If your dog is exposed to the fumes they inhale, you may see coughing and wheezing, red or inflamed eyes, lethargy, weakness, and blistering around the mouth, in addition to rapid breathing.
When your dog is in some kind of pain, increased breathing as a stress response can be one of the various symptoms it presents.
You can also skillfully shake, squish your ears, moan, low stance, whimper, excessively lick or scratch specific areas, be reluctant to play or move, or lose your appetite.
If your dog is infected with a parasite, such as a heartworm, shortness of breath may be one of the symptoms. You may also see diarrhea, vomiting, movement, bloating, weight loss, decreased activity, and dull fur.
Compression lung or pneumothorax is the accumulation of air outside the lungs but within the chest wall. This prevents the lungs from inflating properly. As the compression puts pressure on the lungs, it can lead to accelerated and abnormal breathing. You may also notice dull sounds from their breathing, coughing, and hypoventilation.
A hernia is when the contents of a dog’s abdomen pass through a hole or weakness in the muscle wall. It can be congenital, or it can be accidental.

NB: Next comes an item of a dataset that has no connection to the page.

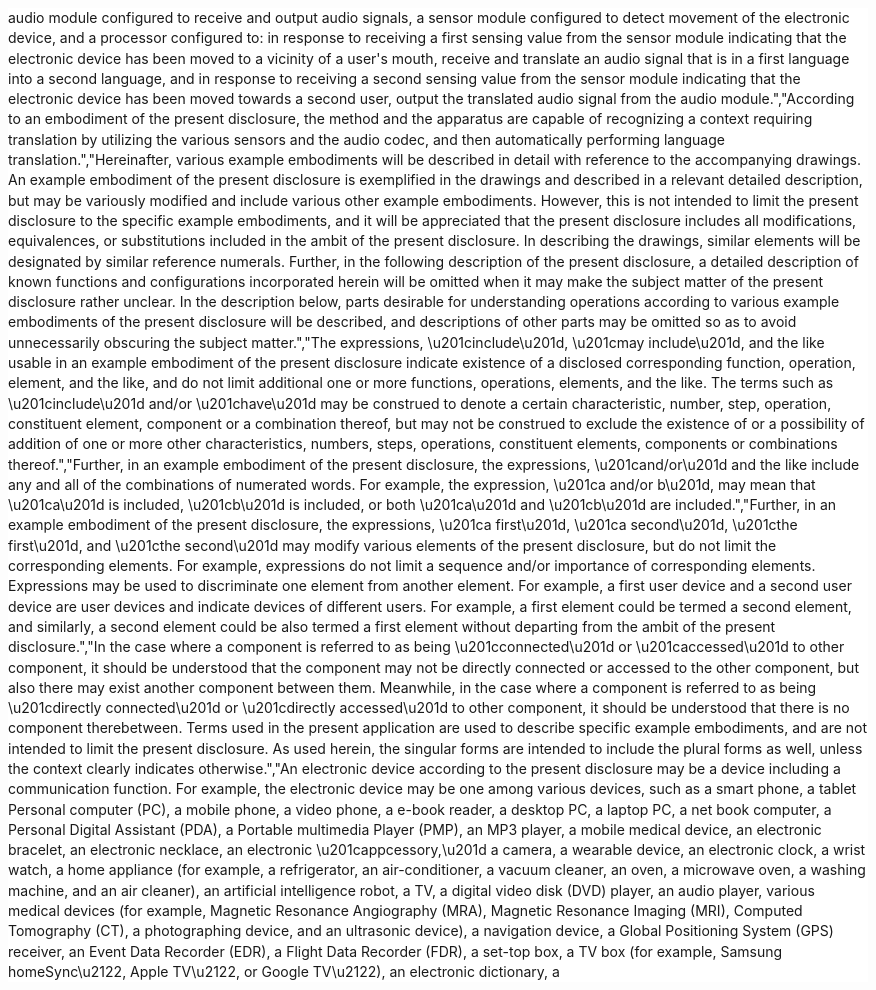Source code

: audio module configured to receive and output audio signals, a sensor module configured to detect movement of the electronic device, and a processor configured to: in response to receiving a first sensing value from the sensor module indicating that the electronic device has been moved to a vicinity of a user's mouth, receive and translate an audio signal that is in a first language into a second language, and in response to receiving a second sensing value from the sensor module indicating that the electronic device has been moved towards a second user, output the translated audio signal from the audio module.","According to an embodiment of the present disclosure, the method and the apparatus are capable of recognizing a context requiring translation by utilizing the various sensors and the audio codec, and then automatically performing language translation.","Hereinafter, various example embodiments will be described in detail with reference to the accompanying drawings. An example embodiment of the present disclosure is exemplified in the drawings and described in a relevant detailed description, but may be variously modified and include various other example embodiments. However, this is not intended to limit the present disclosure to the specific example embodiments, and it will be appreciated that the present disclosure includes all modifications, equivalences, or substitutions included in the ambit of the present disclosure. In describing the drawings, similar elements will be designated by similar reference numerals. Further, in the following description of the present disclosure, a detailed description of known functions and configurations incorporated herein will be omitted when it may make the subject matter of the present disclosure rather unclear. In the description below, parts desirable for understanding operations according to various example embodiments of the present disclosure will be described, and descriptions of other parts may be omitted so as to avoid unnecessarily obscuring the subject matter.","The expressions, \u201cinclude\u201d, \u201cmay include\u201d, and the like usable in an example embodiment of the present disclosure indicate existence of a disclosed corresponding function, operation, element, and the like, and do not limit additional one or more functions, operations, elements, and the like. The terms such as \u201cinclude\u201d and\/or \u201chave\u201d may be construed to denote a certain characteristic, number, step, operation, constituent element, component or a combination thereof, but may not be construed to exclude the existence of or a possibility of addition of one or more other characteristics, numbers, steps, operations, constituent elements, components or combinations thereof.","Further, in an example embodiment of the present disclosure, the expressions, \u201cand\/or\u201d and the like include any and all of the combinations of numerated words. For example, the expression, \u201ca and\/or b\u201d, may mean that \u201ca\u201d is included, \u201cb\u201d is included, or both \u201ca\u201d and \u201cb\u201d are included.","Further, in an example embodiment of the present disclosure, the expressions, \u201ca first\u201d, \u201ca second\u201d, \u201cthe first\u201d, and \u201cthe second\u201d may modify various elements of the present disclosure, but do not limit the corresponding elements. For example, expressions do not limit a sequence and\/or importance of corresponding elements. Expressions may be used to discriminate one element from another element. For example, a first user device and a second user device are user devices and indicate devices of different users. For example, a first element could be termed a second element, and similarly, a second element could be also termed a first element without departing from the ambit of the present disclosure.","In the case where a component is referred to as being \u201cconnected\u201d or \u201caccessed\u201d to other component, it should be understood that the component may not be directly connected or accessed to the other component, but also there may exist another component between them. Meanwhile, in the case where a component is referred to as being \u201cdirectly connected\u201d or \u201cdirectly accessed\u201d to other component, it should be understood that there is no component therebetween. Terms used in the present application are used to describe specific example embodiments, and are not intended to limit the present disclosure. As used herein, the singular forms are intended to include the plural forms as well, unless the context clearly indicates otherwise.","An electronic device according to the present disclosure may be a device including a communication function. For example, the electronic device may be one among various devices, such as a smart phone, a tablet Personal computer (PC), a mobile phone, a video phone, a e-book reader, a desktop PC, a laptop PC, a net book computer, a Personal Digital Assistant (PDA), a Portable multimedia Player (PMP), an MP3 player, a mobile medical device, an electronic bracelet, an electronic necklace, an electronic \u201cappcessory,\u201d a camera, a wearable device, an electronic clock, a wrist watch, a home appliance (for example, a refrigerator, an air-conditioner, a vacuum cleaner, an oven, a microwave oven, a washing machine, and an air cleaner), an artificial intelligence robot, a TV, a digital video disk (DVD) player, an audio player, various medical devices (for example, Magnetic Resonance Angiography (MRA), Magnetic Resonance Imaging (MRI), Computed Tomography (CT), a photographing device, and an ultrasonic device), a navigation device, a Global Positioning System (GPS) receiver, an Event Data Recorder (EDR), a Flight Data Recorder (FDR), a set-top box, a TV box (for example, Samsung homeSync\u2122, Apple TV\u2122, or Google TV\u2122), an electronic dictionary, a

You may notice vomiting, loss of appetite, drooling, and other painful symptoms when your dog suffers from a hernia, swelling at the hernia area, and shortness of breath
Anemia occurs when a dog does not produce enough red blood cells or hemoglobin. This may affect some important bodily functions. Dogs with anemia usually breathe very quickly. They may also have pale gums, look weak and lethargic, and have dark stools.
Certain medications can cause your dog to start breathing rapidly. This side effect should be listed on the drug along with other symptoms to watch out for.
We hope our long list of causes of shortness of breath in puppies doesn’t frighten you too much. For most puppies, rapid breathing is a short-lived and normal effect that shouldn’t concern you. You should only consider talking to your veterinarian if your puppy is short of breath for prolonged periods of time, or has other signs of illness. More than likely, you have a very excitable puppy that won’t calm down!